L’annonce de la victoire de Kaïs Saïed à la présidentielle tunisienne, avec un score de 89 % des voix dès le premier tour selon un sondage à la sortie des urnes, cristallise à la fois enthousiasme et inquiétude. Ce succès écrasant, célébré par ses partisans, survient dans un climat de faible participation (27,7 %), accentuant les questionnements sur la légitimité du scrutin et la santé démocratique du pays.

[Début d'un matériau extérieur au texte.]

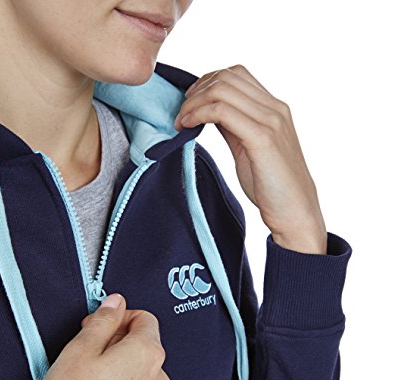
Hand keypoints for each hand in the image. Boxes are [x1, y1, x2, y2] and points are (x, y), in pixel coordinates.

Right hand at [5, 293, 170, 379]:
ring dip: (122, 373)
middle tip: (89, 356)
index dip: (119, 318)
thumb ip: (103, 319)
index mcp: (146, 353)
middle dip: (118, 344)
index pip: (144, 318)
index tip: (101, 327)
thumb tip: (116, 303)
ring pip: (142, 376)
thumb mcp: (79, 349)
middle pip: (144, 347)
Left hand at [174, 64, 327, 253]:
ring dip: (193, 102)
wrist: (294, 210)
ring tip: (181, 121)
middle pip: (227, 76)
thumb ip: (233, 126)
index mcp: (273, 109)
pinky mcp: (262, 138)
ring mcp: (270, 121)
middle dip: (196, 91)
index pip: (236, 74)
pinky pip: (222, 111)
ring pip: (222, 89)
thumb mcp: (249, 147)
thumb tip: (208, 112)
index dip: (207, 83)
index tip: (189, 103)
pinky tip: (188, 127)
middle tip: (181, 113)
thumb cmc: (271, 184)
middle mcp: (274, 109)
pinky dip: (198, 114)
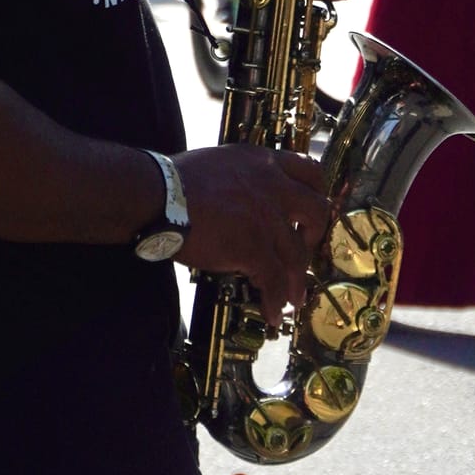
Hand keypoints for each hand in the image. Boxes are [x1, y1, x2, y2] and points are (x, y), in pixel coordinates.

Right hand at [175, 144, 329, 322]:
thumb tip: (242, 201)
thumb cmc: (173, 180)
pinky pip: (273, 280)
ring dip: (296, 281)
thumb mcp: (219, 163)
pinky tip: (273, 313)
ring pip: (296, 254)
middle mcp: (273, 186)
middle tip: (303, 254)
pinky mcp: (253, 246)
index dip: (316, 195)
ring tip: (293, 298)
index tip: (312, 214)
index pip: (310, 171)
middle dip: (315, 237)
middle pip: (317, 212)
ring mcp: (266, 217)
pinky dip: (275, 299)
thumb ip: (241, 178)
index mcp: (263, 162)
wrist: (157, 195)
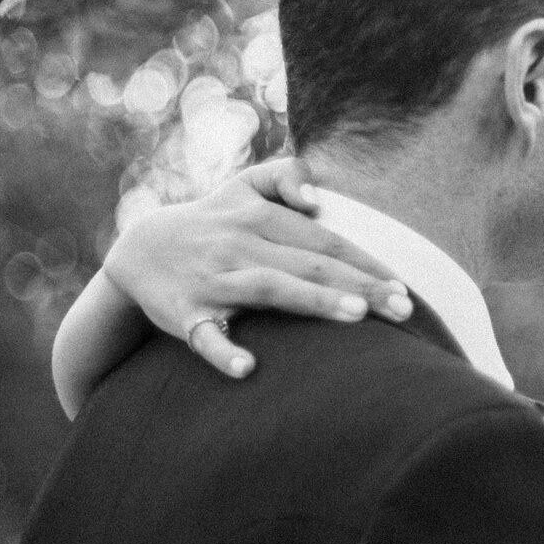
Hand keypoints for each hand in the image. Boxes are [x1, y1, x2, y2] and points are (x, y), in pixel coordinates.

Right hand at [104, 156, 412, 379]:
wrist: (138, 250)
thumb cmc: (212, 220)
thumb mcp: (243, 185)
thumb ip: (285, 175)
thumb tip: (318, 197)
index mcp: (259, 216)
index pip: (324, 240)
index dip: (366, 262)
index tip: (405, 287)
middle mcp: (239, 244)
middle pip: (309, 264)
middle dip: (360, 285)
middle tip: (404, 308)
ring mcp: (212, 280)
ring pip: (269, 288)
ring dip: (312, 302)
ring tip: (356, 317)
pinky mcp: (184, 314)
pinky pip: (203, 335)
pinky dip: (223, 351)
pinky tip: (247, 369)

Kaïs Saïed, élu en 2019 avec 73 % des voix, jouit encore d’un soutien non négligeable au sein des classes populaires. L’image de l’homme intègre, opposé aux anciennes élites corrompues et au parti islamiste Ennahdha, continue de séduire. Cependant, la baisse de la participation, en comparaison avec les 45 % enregistrés lors du premier tour de 2019, révèle une désaffection croissante de la population pour un processus politique jugé biaisé et prévisible. Cette désillusion reflète également l’échec du président à sortir la Tunisie de la crise économique et politique qui mine le pays.
Le déroulement de cette élection n’a pas manqué de susciter des critiques. L’éviction des principaux rivaux, dont certains emprisonnés ou disqualifiés par l’Instance supérieure indépendante pour les élections (Isie), jette une ombre sur la transparence et l’équité du processus. Des observateurs, comme l’analyste politique Hatem Nafti, soulignent que « la légitimité de cette élection est forcément entachée » par ces manœuvres. De plus, l’opposition, représentée notamment par Zouhaïr Maghzaoui, remet en cause la fiabilité des sondages et s’inquiète de possibles fraudes électorales.
Depuis sa prise de pouvoir en 2019, Kaïs Saïed a consolidé son autorité, notamment après avoir dissous le Parlement en 2021 et gouverné par décret. Accusé de « dérive autoritaire » par ses détracteurs, il a réduit l’influence des contre-pouvoirs tout en multipliant les arrestations de personnalités politiques, syndicalistes et militants. Bien que cette stratégie lui ait permis de marginaliser ses opposants, elle a gravement affaibli les institutions démocratiques tunisiennes. Les ONG locales et internationales dénoncent une répression croissante des libertés publiques, faisant craindre un retour à un régime autoritaire.
Kaïs Saïed promet, pour les cinq ans à venir, une « traversée vers une nouvelle Tunisie », mais les résultats de son premier mandat laissent sceptiques nombre d’observateurs. Si sa posture de défenseur des valeurs révolutionnaires lui a permis de maintenir une certaine popularité, son incapacité à relancer l’économie, conjuguée à une gestion autocratique du pouvoir, pourrait accentuer les fractures sociales et politiques du pays.
Le défi, pour Saïed, sera désormais de prouver qu’il peut concrétiser ses promesses et rétablir la confiance d’une population de plus en plus désabusée. Sa réélection, bien que largement attendue, ne résout en rien les profonds maux qui rongent la Tunisie, à commencer par la crise économique et la perte de crédibilité des institutions démocratiques.